If we can not match the information about customer residence and customer vat we apply th VAT from UK because we must presume that the customer live in UK.
As the Gov.uk rules (https://www.gov.uk/guidance/the-vat-rules-if-you-supply-digital-services-to-private-consumers)
The place of supply of cross-border digital services is the consumer’s location, which is determined by where the consumer usually lives.
For example, for a UK expat living in Spain the location would be Spain.
Place of supply ‘presumptions’
To try to simplify the rules for some supplies of digital services, we make a presumption about the place where the customer is to be taxed.
This in turn means that where a digital services supply is made through one of these locations, the business supplying the service does not need to get any additional evidence to justify in which member state the VAT is due.
Types of supplies covered by the presumption rule include where the digital service is supplied:
- through a telephone box, a telephone kiosk, a wifi hotspot, an internet café, a restaurant or a hotel lobby (VAT will be due where those places are actually located, so if a German tourist makes a call from a telephone box in the UK, VAT will be due in the UK)
- on board transport travelling between different countries (VAT will be due in the place of departure, for example, if a ferry operator provides a wifi hotspot on board ship which is available to passengers for a fee, VAT will be due in the place of departure and will not depend on a passenger’s place of residence)
- through a consumer’s telephone landline (VAT is due where the consumer’s landline is located)

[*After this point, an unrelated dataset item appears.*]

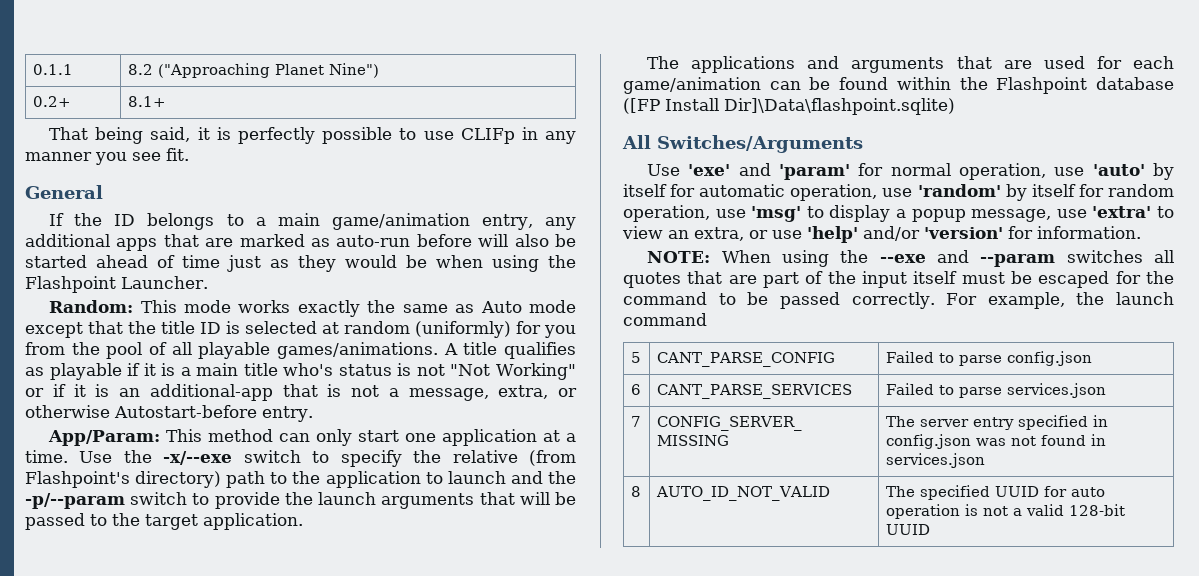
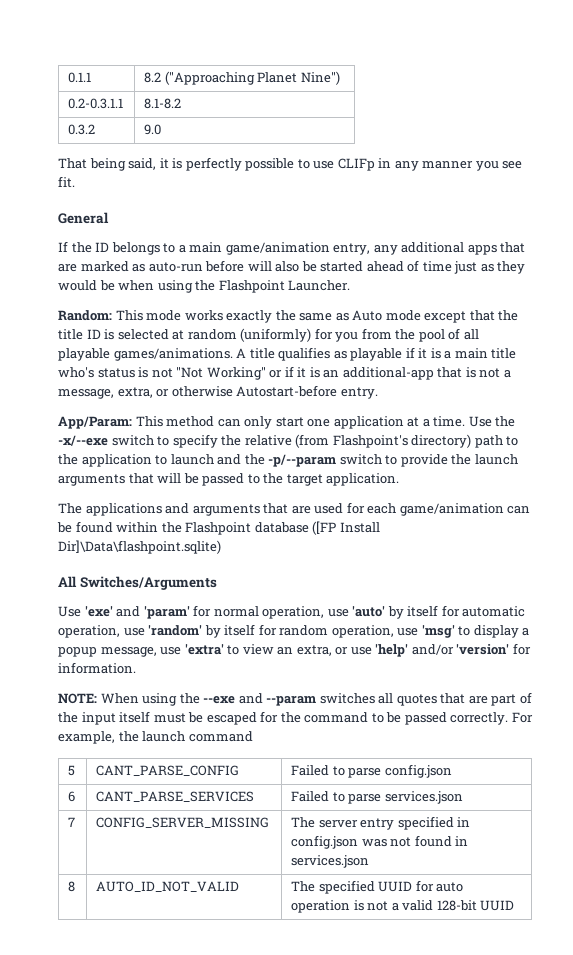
[32,96,71,107] [127,96,166,107] 0.2+ | 8.1+ -> [68,98,124,109] [144,98,182,109] [68,124,96,135] [144,124,162,135] 0.2-0.3.1.1 | 8.1-8.2 // 0.3.2 | 9.0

- through a mobile phone (the consumer location will be the country code of the SIM card, so if a UK resident downloads an app to their smartphone while on holiday in Italy, VAT will be due in the UK)
- in the country for the postal address where the decoder is located or the viewing card is sent (if a UK resident has a satellite television system in their Spanish holiday home, VAT will be due in Spain)
Circumstances where the presumptions do not apply
When these circumstances do not apply, you must get and keep evidence to show which country your consumer is normally located in.
Examples of the type of supporting evidence that tax authorities will accept include:
- the billing address of your consumer
- the Internet Protocol address of the device used by your consumer
- your consumer’s bank details
- the country code of the SIM card used by your consumer
- the location of your consumer’s fixed landline through which the service is supplied
- other commercially relevant information – for example, product coding information which electronically links the sale to a particular jurisdiction
Businesses using payment service providers
A business which makes cross-border digital service supplies must get and keep 2 pieces of information as evidence of where a consumer normally lives.
This shows that the correct rate of VAT has been charged and will be accounted for to the correct tax jurisdiction.
For many micro and small businesses this requirement may be challenging. For micro and small businesses that use payment service providers, try the following approach:
- at the point of sale, ask the consumer for details of either their:
- billing address, including the country
- telephone number, including the country dialling code
- when the consumer pays for the digital service, we’ll need to get from the payment service provider a notification advice containing the 2-digit country code of the consumer’s country of residence as listed in their records
If the 2 pieces of information match, that’ll be enough to define the consumer’s location and we can record the details in our accounting records.
If the information does not match, you must contact the consumer and ask them to resolve the discrepancy between the 2 pieces of information.